__Aim of the task__: Starting at the line that contains "right ankle: (1496, 1053, 22)" and stopping after the line that contains "left wrist: (243, 89, -15)", write out every line of these records again, the descriptive text included, with each keypoint value (the x, y and depth numbers in parentheses) rescaled by 1.8 and rounded to whole numbers, halves up. Leave the box coordinates unchanged.

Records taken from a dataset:
------------

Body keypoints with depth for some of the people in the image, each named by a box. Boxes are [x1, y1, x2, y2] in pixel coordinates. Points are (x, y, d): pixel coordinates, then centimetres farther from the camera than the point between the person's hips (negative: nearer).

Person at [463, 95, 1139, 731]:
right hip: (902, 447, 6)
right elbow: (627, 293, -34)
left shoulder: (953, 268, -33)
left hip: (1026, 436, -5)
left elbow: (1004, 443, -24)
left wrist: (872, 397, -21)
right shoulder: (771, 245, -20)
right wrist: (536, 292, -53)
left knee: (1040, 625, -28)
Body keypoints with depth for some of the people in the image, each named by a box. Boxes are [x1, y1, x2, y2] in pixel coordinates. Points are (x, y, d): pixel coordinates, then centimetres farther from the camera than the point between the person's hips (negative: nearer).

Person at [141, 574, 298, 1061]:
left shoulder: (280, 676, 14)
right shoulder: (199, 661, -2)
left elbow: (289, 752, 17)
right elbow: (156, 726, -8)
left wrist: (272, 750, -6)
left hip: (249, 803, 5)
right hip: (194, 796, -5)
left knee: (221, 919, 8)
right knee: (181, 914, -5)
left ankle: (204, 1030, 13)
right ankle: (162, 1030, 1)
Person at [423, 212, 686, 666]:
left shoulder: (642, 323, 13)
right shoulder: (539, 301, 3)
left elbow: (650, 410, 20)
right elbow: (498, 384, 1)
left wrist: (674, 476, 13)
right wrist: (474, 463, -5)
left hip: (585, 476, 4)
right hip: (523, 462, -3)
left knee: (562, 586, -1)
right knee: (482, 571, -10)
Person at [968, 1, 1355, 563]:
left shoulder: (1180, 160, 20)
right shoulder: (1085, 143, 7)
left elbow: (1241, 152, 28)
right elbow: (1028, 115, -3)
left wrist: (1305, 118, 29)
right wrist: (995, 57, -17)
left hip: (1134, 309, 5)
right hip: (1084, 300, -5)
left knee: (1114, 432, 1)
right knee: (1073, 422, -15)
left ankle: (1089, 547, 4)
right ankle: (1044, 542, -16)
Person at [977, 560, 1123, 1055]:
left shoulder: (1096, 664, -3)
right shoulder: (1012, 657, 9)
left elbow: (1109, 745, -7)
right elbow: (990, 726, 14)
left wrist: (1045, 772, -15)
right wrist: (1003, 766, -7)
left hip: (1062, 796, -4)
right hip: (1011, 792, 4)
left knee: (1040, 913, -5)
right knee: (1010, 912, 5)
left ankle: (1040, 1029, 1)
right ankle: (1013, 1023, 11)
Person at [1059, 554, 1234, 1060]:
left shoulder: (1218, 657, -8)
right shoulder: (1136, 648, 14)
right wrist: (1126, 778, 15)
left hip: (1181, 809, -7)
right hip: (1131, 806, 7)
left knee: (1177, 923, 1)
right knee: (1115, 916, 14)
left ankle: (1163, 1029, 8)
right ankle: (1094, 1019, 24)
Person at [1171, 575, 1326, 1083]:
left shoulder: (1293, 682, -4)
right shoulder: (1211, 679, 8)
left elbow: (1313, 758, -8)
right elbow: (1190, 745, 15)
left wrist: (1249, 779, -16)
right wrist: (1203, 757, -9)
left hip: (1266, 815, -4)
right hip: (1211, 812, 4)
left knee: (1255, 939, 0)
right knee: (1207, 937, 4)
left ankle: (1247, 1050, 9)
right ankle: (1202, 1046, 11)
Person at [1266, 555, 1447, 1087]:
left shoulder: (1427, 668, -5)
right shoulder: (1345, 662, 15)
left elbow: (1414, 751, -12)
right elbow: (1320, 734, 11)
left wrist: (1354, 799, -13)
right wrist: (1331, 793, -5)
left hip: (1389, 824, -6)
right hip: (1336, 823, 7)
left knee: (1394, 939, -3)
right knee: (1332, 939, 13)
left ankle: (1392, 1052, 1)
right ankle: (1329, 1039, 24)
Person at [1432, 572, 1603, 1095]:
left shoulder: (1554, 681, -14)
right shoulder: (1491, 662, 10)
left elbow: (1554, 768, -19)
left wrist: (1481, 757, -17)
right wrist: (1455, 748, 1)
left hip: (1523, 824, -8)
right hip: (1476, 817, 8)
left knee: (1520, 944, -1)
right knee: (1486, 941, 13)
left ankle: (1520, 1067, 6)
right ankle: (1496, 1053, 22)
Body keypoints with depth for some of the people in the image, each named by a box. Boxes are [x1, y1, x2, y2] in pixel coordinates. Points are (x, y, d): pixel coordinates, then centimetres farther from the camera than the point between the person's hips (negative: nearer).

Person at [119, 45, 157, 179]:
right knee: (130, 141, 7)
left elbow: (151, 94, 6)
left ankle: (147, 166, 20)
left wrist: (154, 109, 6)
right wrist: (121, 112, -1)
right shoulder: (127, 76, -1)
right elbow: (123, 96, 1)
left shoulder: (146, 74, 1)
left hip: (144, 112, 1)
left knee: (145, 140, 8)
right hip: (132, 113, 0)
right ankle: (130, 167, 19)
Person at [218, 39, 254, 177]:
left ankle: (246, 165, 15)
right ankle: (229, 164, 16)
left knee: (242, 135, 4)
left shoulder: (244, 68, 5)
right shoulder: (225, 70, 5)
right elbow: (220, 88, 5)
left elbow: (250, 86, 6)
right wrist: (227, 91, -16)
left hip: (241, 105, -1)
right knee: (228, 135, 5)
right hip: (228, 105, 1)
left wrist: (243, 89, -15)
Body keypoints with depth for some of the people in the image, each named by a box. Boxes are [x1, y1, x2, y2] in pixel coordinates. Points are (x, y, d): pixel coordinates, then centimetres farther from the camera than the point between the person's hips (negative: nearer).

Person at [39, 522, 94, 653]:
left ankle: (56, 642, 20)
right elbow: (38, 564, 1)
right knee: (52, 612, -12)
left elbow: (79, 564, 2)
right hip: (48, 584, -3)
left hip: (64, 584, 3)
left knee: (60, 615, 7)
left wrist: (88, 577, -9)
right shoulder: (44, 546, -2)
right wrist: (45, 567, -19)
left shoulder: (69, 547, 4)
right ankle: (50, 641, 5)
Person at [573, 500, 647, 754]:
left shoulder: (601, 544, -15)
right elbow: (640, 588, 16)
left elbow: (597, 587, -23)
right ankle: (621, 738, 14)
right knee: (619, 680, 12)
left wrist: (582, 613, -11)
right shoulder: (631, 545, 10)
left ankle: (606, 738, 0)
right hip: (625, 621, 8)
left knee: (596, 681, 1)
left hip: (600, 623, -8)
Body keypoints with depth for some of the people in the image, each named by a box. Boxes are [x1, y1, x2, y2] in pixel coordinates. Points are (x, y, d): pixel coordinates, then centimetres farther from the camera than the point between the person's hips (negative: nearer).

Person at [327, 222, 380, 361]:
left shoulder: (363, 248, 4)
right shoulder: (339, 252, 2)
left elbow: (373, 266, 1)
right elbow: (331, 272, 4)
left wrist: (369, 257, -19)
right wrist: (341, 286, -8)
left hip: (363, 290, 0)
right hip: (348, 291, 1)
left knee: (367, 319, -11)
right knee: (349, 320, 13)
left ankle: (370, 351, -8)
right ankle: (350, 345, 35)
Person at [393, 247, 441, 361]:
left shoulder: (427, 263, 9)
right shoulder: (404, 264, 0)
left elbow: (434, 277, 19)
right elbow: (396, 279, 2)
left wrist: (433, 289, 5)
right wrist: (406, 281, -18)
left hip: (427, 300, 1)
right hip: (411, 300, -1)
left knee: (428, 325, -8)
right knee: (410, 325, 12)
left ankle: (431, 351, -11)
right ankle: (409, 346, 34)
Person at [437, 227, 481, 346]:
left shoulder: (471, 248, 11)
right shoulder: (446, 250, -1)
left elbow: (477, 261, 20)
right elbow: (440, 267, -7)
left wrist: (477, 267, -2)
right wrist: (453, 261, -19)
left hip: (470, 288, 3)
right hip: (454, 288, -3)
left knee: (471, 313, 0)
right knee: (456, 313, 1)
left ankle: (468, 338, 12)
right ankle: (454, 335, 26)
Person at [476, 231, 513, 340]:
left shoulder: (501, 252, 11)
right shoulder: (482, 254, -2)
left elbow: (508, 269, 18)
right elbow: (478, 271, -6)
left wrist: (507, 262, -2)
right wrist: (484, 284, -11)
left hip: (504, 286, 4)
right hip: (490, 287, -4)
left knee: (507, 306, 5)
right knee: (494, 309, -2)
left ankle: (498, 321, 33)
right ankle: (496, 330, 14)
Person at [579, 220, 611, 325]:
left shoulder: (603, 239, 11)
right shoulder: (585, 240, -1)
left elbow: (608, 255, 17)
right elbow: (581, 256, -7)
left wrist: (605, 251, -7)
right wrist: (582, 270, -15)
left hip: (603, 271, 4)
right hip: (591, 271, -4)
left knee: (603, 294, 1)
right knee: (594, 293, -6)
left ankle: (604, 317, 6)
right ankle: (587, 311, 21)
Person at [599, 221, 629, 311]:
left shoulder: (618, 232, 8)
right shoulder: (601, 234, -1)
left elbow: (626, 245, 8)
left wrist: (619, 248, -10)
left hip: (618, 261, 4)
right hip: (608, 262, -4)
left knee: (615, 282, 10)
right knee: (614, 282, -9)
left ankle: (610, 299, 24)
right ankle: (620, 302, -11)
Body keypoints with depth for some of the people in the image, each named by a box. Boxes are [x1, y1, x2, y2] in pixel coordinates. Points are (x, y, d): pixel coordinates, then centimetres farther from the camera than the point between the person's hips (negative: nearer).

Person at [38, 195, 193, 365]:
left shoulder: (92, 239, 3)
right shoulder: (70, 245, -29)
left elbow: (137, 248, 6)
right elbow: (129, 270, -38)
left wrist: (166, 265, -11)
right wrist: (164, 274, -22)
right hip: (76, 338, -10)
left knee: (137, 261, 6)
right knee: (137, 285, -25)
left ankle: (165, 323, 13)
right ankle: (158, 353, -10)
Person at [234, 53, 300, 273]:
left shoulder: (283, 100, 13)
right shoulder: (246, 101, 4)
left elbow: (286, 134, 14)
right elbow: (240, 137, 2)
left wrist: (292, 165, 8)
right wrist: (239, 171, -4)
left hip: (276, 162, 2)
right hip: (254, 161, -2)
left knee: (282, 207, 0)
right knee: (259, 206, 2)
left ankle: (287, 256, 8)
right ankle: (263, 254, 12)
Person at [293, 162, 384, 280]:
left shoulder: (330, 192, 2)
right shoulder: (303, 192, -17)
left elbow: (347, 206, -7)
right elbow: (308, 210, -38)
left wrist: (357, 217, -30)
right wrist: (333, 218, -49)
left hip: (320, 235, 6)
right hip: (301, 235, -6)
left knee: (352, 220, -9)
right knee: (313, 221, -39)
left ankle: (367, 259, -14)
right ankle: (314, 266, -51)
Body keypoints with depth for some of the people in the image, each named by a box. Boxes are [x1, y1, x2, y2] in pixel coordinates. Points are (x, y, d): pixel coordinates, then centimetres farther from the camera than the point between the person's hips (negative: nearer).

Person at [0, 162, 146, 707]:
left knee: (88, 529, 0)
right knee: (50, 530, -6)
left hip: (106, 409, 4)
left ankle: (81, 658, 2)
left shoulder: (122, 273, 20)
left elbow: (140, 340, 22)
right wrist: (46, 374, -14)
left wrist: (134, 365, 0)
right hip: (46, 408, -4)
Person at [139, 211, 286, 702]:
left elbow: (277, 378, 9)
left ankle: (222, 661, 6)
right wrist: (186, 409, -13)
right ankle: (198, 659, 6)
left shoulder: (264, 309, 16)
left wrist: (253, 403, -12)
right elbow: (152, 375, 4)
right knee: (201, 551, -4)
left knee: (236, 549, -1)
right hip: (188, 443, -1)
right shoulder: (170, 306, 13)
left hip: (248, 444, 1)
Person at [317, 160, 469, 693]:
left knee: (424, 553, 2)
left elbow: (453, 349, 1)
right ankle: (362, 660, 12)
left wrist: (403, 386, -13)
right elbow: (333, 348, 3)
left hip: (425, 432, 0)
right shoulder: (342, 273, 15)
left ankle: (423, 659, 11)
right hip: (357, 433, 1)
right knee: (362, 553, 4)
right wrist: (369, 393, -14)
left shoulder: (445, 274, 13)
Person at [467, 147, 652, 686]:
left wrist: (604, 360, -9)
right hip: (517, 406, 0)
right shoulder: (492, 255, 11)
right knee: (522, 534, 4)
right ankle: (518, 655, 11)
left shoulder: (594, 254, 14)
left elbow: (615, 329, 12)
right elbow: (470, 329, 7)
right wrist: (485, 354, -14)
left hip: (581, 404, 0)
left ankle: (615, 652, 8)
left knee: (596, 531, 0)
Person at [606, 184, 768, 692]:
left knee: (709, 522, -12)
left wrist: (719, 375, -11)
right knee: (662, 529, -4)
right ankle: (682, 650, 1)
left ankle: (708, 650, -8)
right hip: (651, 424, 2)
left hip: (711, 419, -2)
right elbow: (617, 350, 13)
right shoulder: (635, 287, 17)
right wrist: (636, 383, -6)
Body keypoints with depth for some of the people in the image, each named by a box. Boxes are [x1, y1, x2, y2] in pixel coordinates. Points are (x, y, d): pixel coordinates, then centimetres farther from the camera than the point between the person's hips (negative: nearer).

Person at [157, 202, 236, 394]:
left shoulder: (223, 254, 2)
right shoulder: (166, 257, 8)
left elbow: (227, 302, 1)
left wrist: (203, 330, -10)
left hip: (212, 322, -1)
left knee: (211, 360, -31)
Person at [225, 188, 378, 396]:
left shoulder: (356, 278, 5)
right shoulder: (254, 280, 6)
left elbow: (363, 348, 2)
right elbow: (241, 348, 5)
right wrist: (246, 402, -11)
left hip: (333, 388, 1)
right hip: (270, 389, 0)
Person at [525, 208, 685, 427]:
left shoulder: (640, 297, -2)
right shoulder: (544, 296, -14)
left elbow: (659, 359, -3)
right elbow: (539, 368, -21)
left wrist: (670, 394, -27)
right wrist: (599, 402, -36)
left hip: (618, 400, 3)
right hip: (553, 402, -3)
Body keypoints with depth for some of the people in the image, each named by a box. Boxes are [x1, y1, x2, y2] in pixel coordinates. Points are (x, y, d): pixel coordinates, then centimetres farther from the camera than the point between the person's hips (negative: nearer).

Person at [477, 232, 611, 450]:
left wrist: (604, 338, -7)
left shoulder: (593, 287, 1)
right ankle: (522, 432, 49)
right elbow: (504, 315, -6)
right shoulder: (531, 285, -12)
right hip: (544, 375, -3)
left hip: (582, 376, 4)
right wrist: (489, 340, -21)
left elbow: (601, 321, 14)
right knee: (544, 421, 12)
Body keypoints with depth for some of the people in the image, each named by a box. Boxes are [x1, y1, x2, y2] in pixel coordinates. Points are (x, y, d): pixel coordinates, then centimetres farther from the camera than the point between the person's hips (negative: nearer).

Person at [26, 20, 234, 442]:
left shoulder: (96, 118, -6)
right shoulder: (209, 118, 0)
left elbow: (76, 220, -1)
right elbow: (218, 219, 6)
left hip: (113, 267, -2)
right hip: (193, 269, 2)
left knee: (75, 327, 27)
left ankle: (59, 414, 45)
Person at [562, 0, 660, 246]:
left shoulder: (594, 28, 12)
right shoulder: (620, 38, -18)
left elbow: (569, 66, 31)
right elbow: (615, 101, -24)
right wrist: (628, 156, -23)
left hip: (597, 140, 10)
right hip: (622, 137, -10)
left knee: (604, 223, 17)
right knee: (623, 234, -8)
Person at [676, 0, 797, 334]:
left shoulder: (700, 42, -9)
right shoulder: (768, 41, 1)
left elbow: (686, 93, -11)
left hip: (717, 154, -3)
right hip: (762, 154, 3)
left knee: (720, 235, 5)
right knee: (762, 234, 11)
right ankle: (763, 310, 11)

------------

__The answer__:
right ankle: (2693, 1895, 40)
Body keypoints with depth for some of the people in the image, each named by a box. Boxes are [x1, y1, x2, y2] in pixel coordinates. Points are (x, y, d): pixel coordinates, then centimetres farther from the camera than the point between the person's hips (negative: nearer).

Person at [119, 45, 157, 179]:
right knee: (234, 254, 13)
left elbow: (272, 169, 11)
left ankle: (265, 299, 36)
left wrist: (277, 196, 11)
right wrist: (218, 202, -2)
right shoulder: (229, 137, -2)
right elbow: (221, 173, 2)
left shoulder: (263, 133, 2)
left hip: (259, 202, 2)
left knee: (261, 252, 14)
right hip: (238, 203, 0)
right ankle: (234, 301, 34)
Person at [218, 39, 254, 177]:
left ankle: (443, 297, 27)
right ankle: (412, 295, 29)
left knee: (436, 243, 7)
left shoulder: (439, 122, 9)
right shoulder: (405, 126, 9)
right elbow: (396, 158, 9)
left elbow: (450, 155, 11)
right wrist: (409, 164, -29)
left hip: (434, 189, -2)
right knee: (410, 243, 9)
right hip: (410, 189, 2)
left wrist: (437, 160, -27)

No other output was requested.